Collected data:
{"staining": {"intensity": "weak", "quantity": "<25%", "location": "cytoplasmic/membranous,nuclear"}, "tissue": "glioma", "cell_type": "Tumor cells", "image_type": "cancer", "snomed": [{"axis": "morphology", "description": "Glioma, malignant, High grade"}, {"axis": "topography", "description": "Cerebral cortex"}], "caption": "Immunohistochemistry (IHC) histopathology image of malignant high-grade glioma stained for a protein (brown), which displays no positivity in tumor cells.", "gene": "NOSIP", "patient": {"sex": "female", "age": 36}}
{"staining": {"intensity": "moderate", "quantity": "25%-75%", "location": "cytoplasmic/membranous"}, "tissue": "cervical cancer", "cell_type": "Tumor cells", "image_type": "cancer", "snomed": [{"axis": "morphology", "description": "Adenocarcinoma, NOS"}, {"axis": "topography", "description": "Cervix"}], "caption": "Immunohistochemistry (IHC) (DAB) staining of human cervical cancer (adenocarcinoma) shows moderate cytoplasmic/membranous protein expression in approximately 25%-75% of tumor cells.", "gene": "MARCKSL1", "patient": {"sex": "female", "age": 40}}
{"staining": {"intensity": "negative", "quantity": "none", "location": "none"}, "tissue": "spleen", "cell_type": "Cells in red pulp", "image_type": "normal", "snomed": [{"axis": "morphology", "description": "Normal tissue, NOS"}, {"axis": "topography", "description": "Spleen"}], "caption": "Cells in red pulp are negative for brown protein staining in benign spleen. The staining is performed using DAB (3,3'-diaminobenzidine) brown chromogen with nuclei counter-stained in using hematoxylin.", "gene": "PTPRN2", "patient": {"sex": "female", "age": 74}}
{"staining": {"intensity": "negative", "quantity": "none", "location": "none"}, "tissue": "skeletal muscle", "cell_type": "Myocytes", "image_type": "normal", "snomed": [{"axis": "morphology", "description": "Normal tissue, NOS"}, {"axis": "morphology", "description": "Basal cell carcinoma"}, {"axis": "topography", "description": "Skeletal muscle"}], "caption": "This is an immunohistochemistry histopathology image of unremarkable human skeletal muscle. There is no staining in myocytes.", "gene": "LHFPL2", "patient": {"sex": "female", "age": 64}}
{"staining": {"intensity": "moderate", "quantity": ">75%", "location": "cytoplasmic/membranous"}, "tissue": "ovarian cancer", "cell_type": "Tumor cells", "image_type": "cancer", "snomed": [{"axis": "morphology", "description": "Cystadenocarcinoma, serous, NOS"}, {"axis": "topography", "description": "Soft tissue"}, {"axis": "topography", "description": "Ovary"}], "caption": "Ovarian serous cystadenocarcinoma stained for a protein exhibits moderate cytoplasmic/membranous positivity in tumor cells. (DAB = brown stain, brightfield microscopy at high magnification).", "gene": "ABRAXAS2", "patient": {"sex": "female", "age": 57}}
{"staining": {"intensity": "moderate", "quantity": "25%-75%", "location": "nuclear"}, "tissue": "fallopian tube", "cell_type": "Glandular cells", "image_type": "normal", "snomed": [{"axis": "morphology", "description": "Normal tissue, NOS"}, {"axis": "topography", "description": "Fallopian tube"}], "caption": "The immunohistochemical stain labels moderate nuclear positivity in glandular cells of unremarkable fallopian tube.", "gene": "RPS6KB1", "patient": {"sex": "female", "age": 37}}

● **Exercise objective**: All entries must be given again exactly.

● **Answer space**:
{"staining": {"intensity": "weak", "quantity": "<25%", "location": "cytoplasmic/membranous,nuclear"}, "tissue": "glioma", "cell_type": "Tumor cells", "image_type": "cancer", "snomed": [{"axis": "morphology", "description": "Glioma, malignant, High grade"}, {"axis": "topography", "description": "Cerebral cortex"}], "caption": "Immunohistochemistry (IHC) histopathology image of malignant high-grade glioma stained for a protein (brown), which displays no positivity in tumor cells.", "gene": "NOSIP", "patient": {"sex": "female", "age": 36}}
{"staining": {"intensity": "moderate", "quantity": "25%-75%", "location": "cytoplasmic/membranous"}, "tissue": "cervical cancer", "cell_type": "Tumor cells", "image_type": "cancer", "snomed": [{"axis": "morphology", "description": "Adenocarcinoma, NOS"}, {"axis": "topography", "description": "Cervix"}], "caption": "Immunohistochemistry (IHC) (DAB) staining of human cervical cancer (adenocarcinoma) shows moderate cytoplasmic/membranous protein expression in approximately 25%-75% of tumor cells.", "gene": "MARCKSL1", "patient": {"sex": "female", "age": 40}}
{"staining": {"intensity": "negative", "quantity": "none", "location": "none"}, "tissue": "spleen", "cell_type": "Cells in red pulp", "image_type": "normal", "snomed": [{"axis": "morphology", "description": "Normal tissue, NOS"}, {"axis": "topography", "description": "Spleen"}], "caption": "Cells in red pulp are negative for brown protein staining in benign spleen. The staining is performed using DAB (3,3'-diaminobenzidine) brown chromogen with nuclei counter-stained in using hematoxylin.", "gene": "PTPRN2", "patient": {"sex": "female", "age": 74}}
{"staining": {"intensity": "negative", "quantity": "none", "location": "none"}, "tissue": "skeletal muscle", "cell_type": "Myocytes", "image_type": "normal", "snomed": [{"axis": "morphology", "description": "Normal tissue, NOS"}, {"axis": "morphology", "description": "Basal cell carcinoma"}, {"axis": "topography", "description": "Skeletal muscle"}], "caption": "This is an immunohistochemistry histopathology image of unremarkable human skeletal muscle. There is no staining in myocytes.", "gene": "LHFPL2", "patient": {"sex": "female", "age": 64}}
{"staining": {"intensity": "moderate", "quantity": ">75%", "location": "cytoplasmic/membranous"}, "tissue": "ovarian cancer", "cell_type": "Tumor cells", "image_type": "cancer", "snomed": [{"axis": "morphology", "description": "Cystadenocarcinoma, serous, NOS"}, {"axis": "topography", "description": "Soft tissue"}, {"axis": "topography", "description": "Ovary"}], "caption": "Ovarian serous cystadenocarcinoma stained for a protein exhibits moderate cytoplasmic/membranous positivity in tumor cells. (DAB = brown stain, brightfield microscopy at high magnification).", "gene": "ABRAXAS2", "patient": {"sex": "female", "age": 57}}
{"staining": {"intensity": "moderate", "quantity": "25%-75%", "location": "nuclear"}, "tissue": "fallopian tube", "cell_type": "Glandular cells", "image_type": "normal", "snomed": [{"axis": "morphology", "description": "Normal tissue, NOS"}, {"axis": "topography", "description": "Fallopian tube"}], "caption": "The immunohistochemical stain labels moderate nuclear positivity in glandular cells of unremarkable fallopian tube.", "gene": "RPS6KB1", "patient": {"sex": "female", "age": 37}}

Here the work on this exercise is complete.